** begin INPUT **
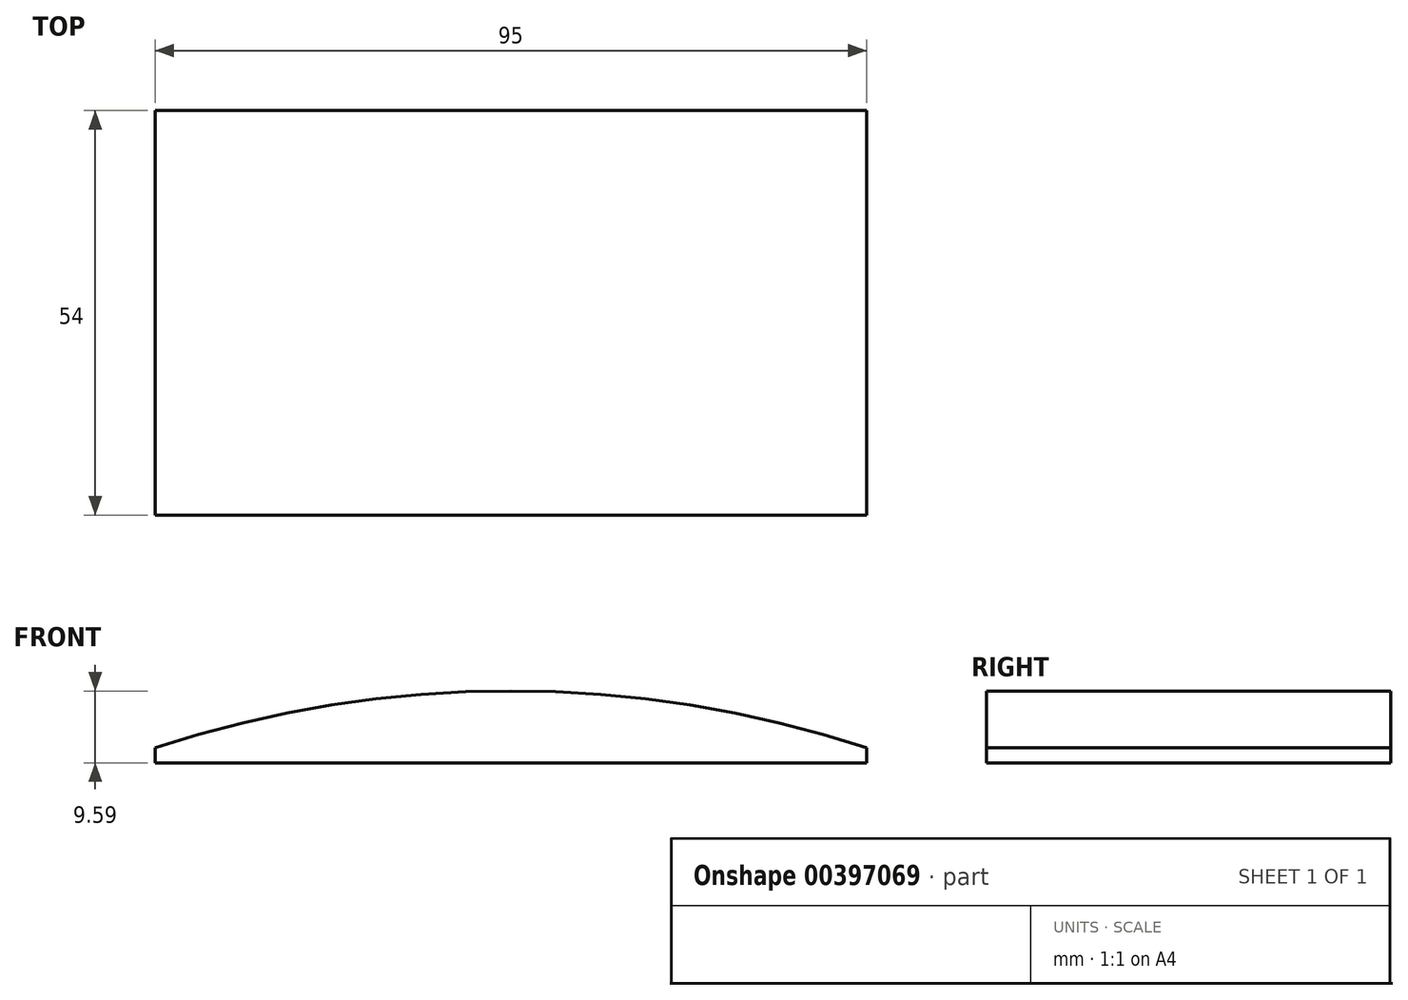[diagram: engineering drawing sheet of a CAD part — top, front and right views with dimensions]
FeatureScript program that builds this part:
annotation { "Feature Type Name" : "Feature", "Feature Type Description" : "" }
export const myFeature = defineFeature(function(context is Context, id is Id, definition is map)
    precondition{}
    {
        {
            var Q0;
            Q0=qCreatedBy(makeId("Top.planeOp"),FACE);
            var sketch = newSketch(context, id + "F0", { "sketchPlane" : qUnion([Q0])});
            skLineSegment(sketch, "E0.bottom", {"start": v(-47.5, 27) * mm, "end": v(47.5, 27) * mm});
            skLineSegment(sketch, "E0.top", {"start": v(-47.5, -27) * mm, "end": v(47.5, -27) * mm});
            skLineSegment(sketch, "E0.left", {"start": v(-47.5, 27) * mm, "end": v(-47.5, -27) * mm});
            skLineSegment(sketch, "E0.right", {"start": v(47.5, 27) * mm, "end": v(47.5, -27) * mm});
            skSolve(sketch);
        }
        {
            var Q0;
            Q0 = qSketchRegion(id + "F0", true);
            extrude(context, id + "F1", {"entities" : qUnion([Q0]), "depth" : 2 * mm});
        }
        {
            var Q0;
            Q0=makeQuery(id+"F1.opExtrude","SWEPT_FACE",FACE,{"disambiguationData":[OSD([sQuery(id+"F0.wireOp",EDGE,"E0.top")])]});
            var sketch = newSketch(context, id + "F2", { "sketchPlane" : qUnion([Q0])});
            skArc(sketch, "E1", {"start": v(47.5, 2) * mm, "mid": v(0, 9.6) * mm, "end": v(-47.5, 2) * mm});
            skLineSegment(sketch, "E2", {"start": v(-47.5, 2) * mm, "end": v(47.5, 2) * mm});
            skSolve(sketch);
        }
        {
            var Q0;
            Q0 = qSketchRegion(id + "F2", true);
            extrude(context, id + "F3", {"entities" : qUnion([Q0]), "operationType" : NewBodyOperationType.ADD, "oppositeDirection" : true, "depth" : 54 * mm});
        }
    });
** end INPUT **
• _GIVEN REQUEST_:
Copy out every line of the records that contains the string "sketchPlane".

• _TASK ANSWER_:
            var sketch = newSketch(context, id + "F0", { "sketchPlane" : qUnion([Q0])});
            var sketch = newSketch(context, id + "F2", { "sketchPlane" : qUnion([Q0])});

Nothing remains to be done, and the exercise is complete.